* [The problem]: A faithful copy without images is required: write out all the records exactly.

* [Data in this exercise]:
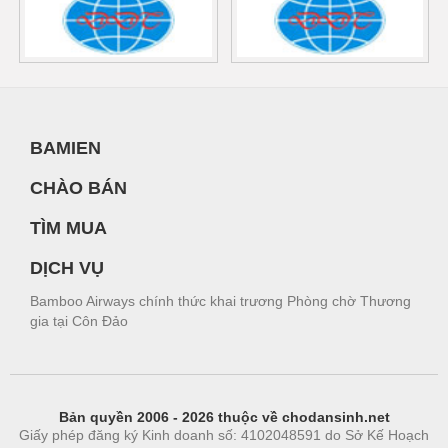
BAMIEN
CHÀO BÁN
TÌM MUA
DỊCH VỤ
Bamboo Airways chính thức khai trương Phòng chờ Thương
gia tại Côn Đảo
Bản quyền 2006 - 2026 thuộc về chodansinh.net
Giấy phép đăng ký Kinh doanh số: 4102048591 do Sở Kế Hoạch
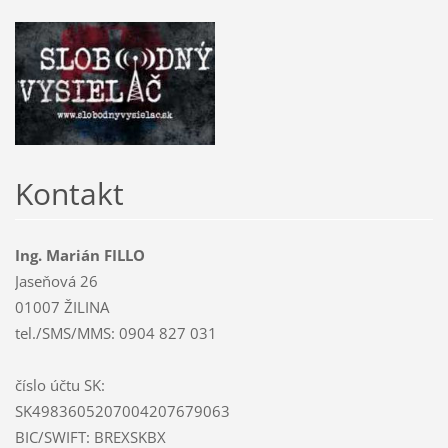
Kontakt
Ing. Marián FILLO
Jaseňová 26
01007 ŽILINA
tel./SMS/MMS: 0904 827 031
číslo účtu SK:
SK4983605207004207679063
BIC/SWIFT: BREXSKBX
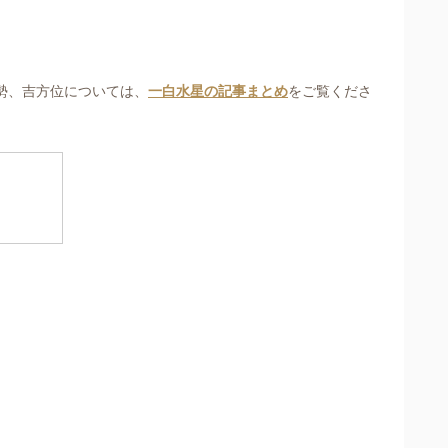
勢、吉方位については、
一白水星の記事まとめ
をご覧くださ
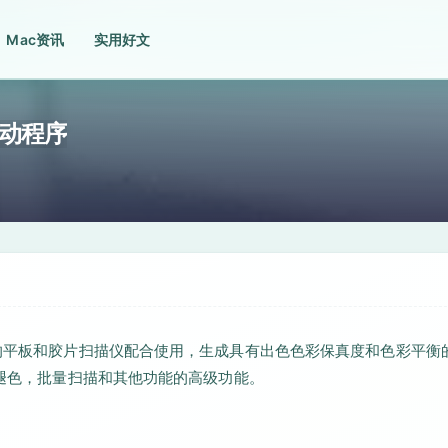
Mac资讯
实用好文
仪驱动程序
量的平板和胶片扫描仪配合使用，生成具有出色色彩保真度和色彩平衡
的褪色，批量扫描和其他功能的高级功能。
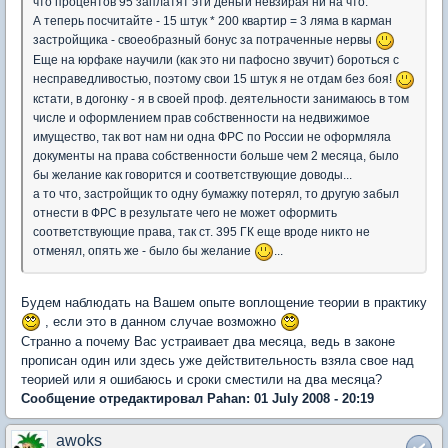
что процентов 95 заплатят эти деньги невзирая ни на что.
А теперь посчитайте - 15 штук * 200 квартир = 3 ляма в карман
застройщика - своеобразный бонус за потраченные нервы
Еще на юрфаке научили (как это ни пафосно звучит) бороться с
несправедливостью, поэтому свои 15 штук я не отдам без боя!
кстати, в догонку - я в своей проф. деятельности занимаюсь в том
числе и оформлением прав собственности на недвижимое
имущество, так вот нам ни одна ФРС по России не оформляла
документы на права собственности больше чем 2 месяца, было
бы желание как говорится и соответствующие доводы...
а то что, застройщик то одну бумажку потерял, то другую забыл
отнести в ФРС в результате чего не может оформить
соответствующие права, так ст. 395 ГК еще вроде никто не
отменял, опять же - было бы желание
...
Будем наблюдать на Вашем опыте воплощение теории в практику
, если это в данном случае возможно
Странно а почему Вас устраивает два месяца, ведь в законе
прописан один или здесь уже действительность взяла свое над
теорией или я ошибаюсь и сроки сместили на два месяца?
Сообщение отредактировал Pahan: 01 July 2008 - 20:19
awoks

* [Exercise response]:
BAMIEN
CHÀO BÁN
TÌM MUA
DỊCH VỤ
Bamboo Airways chính thức khai trương Phòng chờ Thương
gia tại Côn Đảo
Bản quyền 2006 - 2026 thuộc về chodansinh.net
Giấy phép đăng ký Kinh doanh số: 4102048591 do Sở Kế Hoạch
Kontakt
Ing. Marián FILLO
Jaseňová 26
01007 ŽILINA
tel./SMS/MMS: 0904 827 031
číslo účtu SK:
SK4983605207004207679063
BIC/SWIFT: BREXSKBX
勢、吉方位については、
一白水星の記事まとめ
をご覧くださ
Mac资讯
实用好文
仪驱动程序
量的平板和胶片扫描仪配合使用，生成具有出色色彩保真度和色彩平衡
的褪色，批量扫描和其他功能的高级功能。
что процентов 95 заплатят эти деньги невзирая ни на что.
А теперь посчитайте - 15 штук * 200 квартир = 3 ляма в карман
застройщика - своеобразный бонус за потраченные нервы
Еще на юрфаке научили (как это ни пафосно звучит) бороться с
несправедливостью, поэтому свои 15 штук я не отдам без боя!
кстати, в догонку - я в своей проф. деятельности занимаюсь в том
числе и оформлением прав собственности на недвижимое
имущество, так вот нам ни одна ФРС по России не оформляла
документы на права собственности больше чем 2 месяца, было
бы желание как говорится и соответствующие доводы...
а то что, застройщик то одну бумажку потерял, то другую забыл
отнести в ФРС в результате чего не может оформить
соответствующие права, так ст. 395 ГК еще вроде никто не
отменял, опять же - было бы желание
...
Будем наблюдать на Вашем опыте воплощение теории в практику
, если это в данном случае возможно
Странно а почему Вас устраивает два месяца, ведь в законе
прописан один или здесь уже действительность взяла свое над
теорией или я ошибаюсь и сроки сместили на два месяца?
Сообщение отредактировал Pahan: 01 July 2008 - 20:19
awoks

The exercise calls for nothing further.